A gota d’água: após o 7×1, agora o 4×2 – Um brevíssimo ensaio

Mário René

Se for mesmo efetivado o incrível plano de racionamento de água pelo governo de São Paulo, poderemos viver grandes transformações.

Tanto na vida das famílias, quanto no ambiente urbano.

Recordo-me vagamente do fantástico filme de Luis Buñuel “O Fantástico Charme da Burguesia”, em que numa das cenas os convidados do casal anfitrião estão reunidos em torno de uma mesa sentados em vasos sanitários. Aparentemente, o ágape é menos o da refeição, e bem mais do defecar coletivo. Pois bem: antevejo reuniões como essa em torno do chuveiro, banheira ou hidro, nas quais a festa rola em torno da água; não é o “Tea Party” americano, mas o nosso “Water Party”: cada um traga a sua toalha, por favor.

A prefeitura se encarregará de instalar Borrifadores Públicos de Perfume, também conhecidos pela sigla BPP (ou bepepê), em parques e entradas de estações de metrô. Os bepepês irão borrifar perfumes populares. Mas haverá clínicas especializadas nos Jardins que irão borrifar os privilegiados com Chanel 5 e marcas da moda. Chanel D´Eau deverá ser um “must”.

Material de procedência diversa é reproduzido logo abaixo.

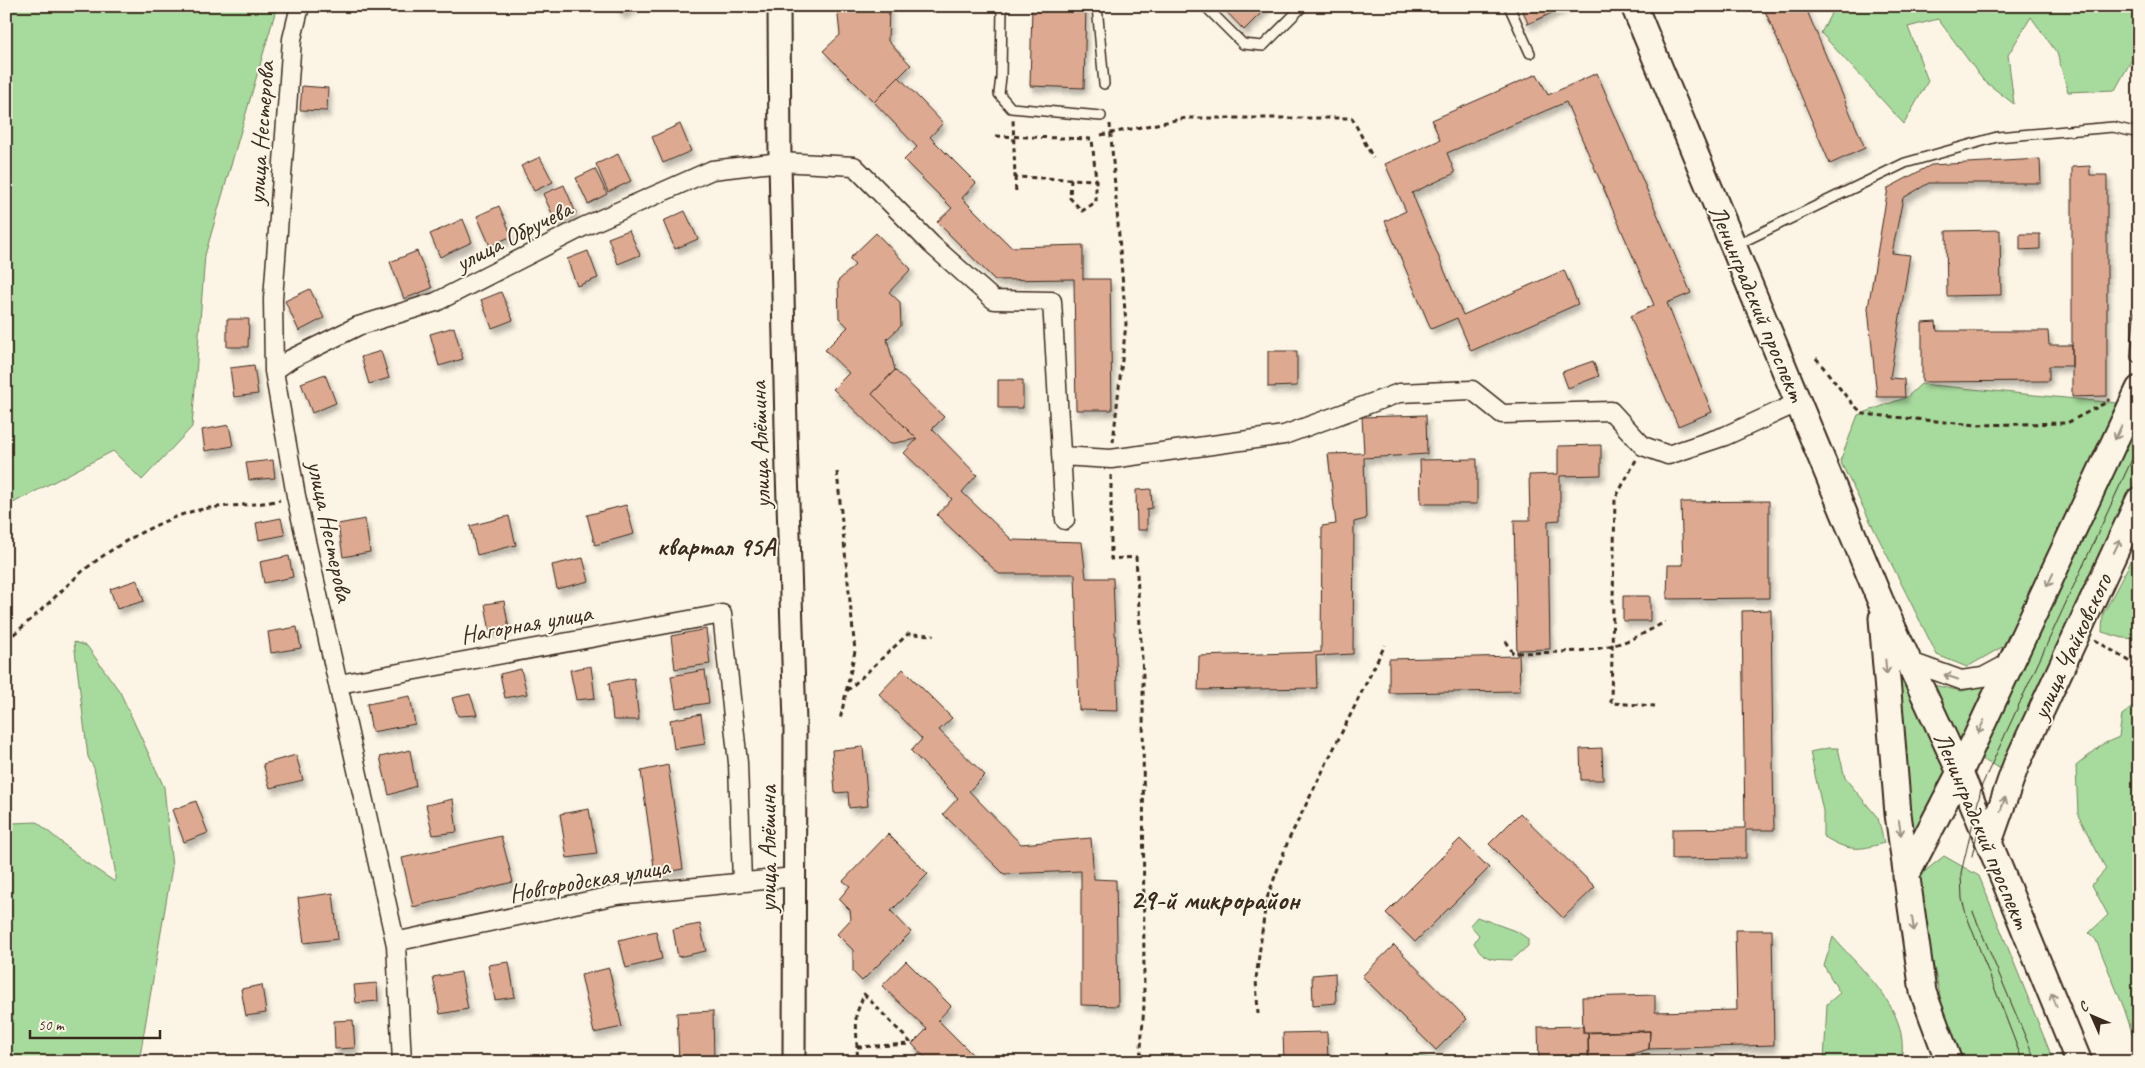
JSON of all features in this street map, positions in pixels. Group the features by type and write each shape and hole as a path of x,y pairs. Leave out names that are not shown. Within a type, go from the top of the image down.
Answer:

A população, com seu espírito zombeteiro, obviamente chamará os bepepês de “lança-perfumes”. Aproveitando a deixa, empresários mais arrojados driblarão a proibição ora vigente e relançarão em grande estilo o famoso produto carnavalesco com a marca “As águas vão rolar”. Aspirá-lo já será um poderoso antídoto contra o fedor que a falta de banho diário causará principalmente aos ambientes fechados.
Assim como as castas na Índia, a população será dividida conforme os dias “Sem Banho”, os sebas. Na base da pirâmide, assim como os párias na Índia, tidos como impuros, ficarão os “Cincodiasembanho”. Reparem que todos nós – à exceção da classe política – vivenciaremos vários estratos sociais. A população será intimada a portar crachás que mostrem o número de dias sem-banho, e serão alocados com seus pares nos tranportes públicos. O Metrô reservará um vagão especial para os “Números Cinco”, impedidos por lei de se misturar aos cidadãos puros, ou privilegiados, que tomaram seu banho no dia.

Surgirão novas redes de lavanderia para lavagem de pessoas a seco.

A falta do shampoo diário fará as mulheres adotarem o corte Joãozinho, e os homens quase todos serão “skinheads”.

Nos condomínios, o elevador de serviço ficará restrito aos animais de estimação e aos sebas. Vários prédios instalarão chuveiros coletivos, que atenderão a todos os moradores, e se verá filas de condôminos enrolados em toalhas à espera de seus cinco minutos de banho.

As companhias aéreas voltarão a reservar fileiras de assentos no fundo da aeronave, mas desta feita não para os fumantes, mas para os sebas.

O grande temor das autoridades será o recrudescimento do alcoolismo. Assim como a Rainha Antonieta da França, perante a crise da falta de pão recomendava a seus súditos: “Então comam brioches”, o corte no bom e velho líquido fará com que inúmeras pessoas tenham que “recorrer” à cerveja e principalmente ao vinho.

A indústria de higiene e beleza não dará conta da demanda. A procura por desodorantes e talcos pédicos de todos os tipos baterá recordes, e faltará produto nas farmácias e nos supermercados. Os remanescentes serão certamente vendidos com ágio. A propaganda ressuscitará o CC (Cecê – cheiro de corpo, muito empregado nos anos 70) como mote na comunicação. Até o desodorante “Mum”, o primeiro a ser comercializado no Sec. XIX, será relançado com estrondo, ao lado da saudosa marca Avanço.

A indústria de perfumes viverá seu auge. A falta de banho nos remeterá de volta ao século XVIII , quando em vários países da Europa, eles eram vedados pela Igreja, que os considerava imorais, e os perfumes eram utilizados para disfarçar os odores da população. Mas o lado bom é que finalmente estaremos adentrando o primeiro mundo, pois estaremos mimetizando alguns países como a França, notória pela falta de banho diário da maioria da população.

A indústria de aromatizadores de ambiente também viverá seu esplendor, e também não dará conta da procura. Principalmente em ambientes públicos, como salas de aula e cinemas. Faltará incenso para os vendedores de artesanato.

Sem dúvida, serão novos tempos. Este é apenas o começo.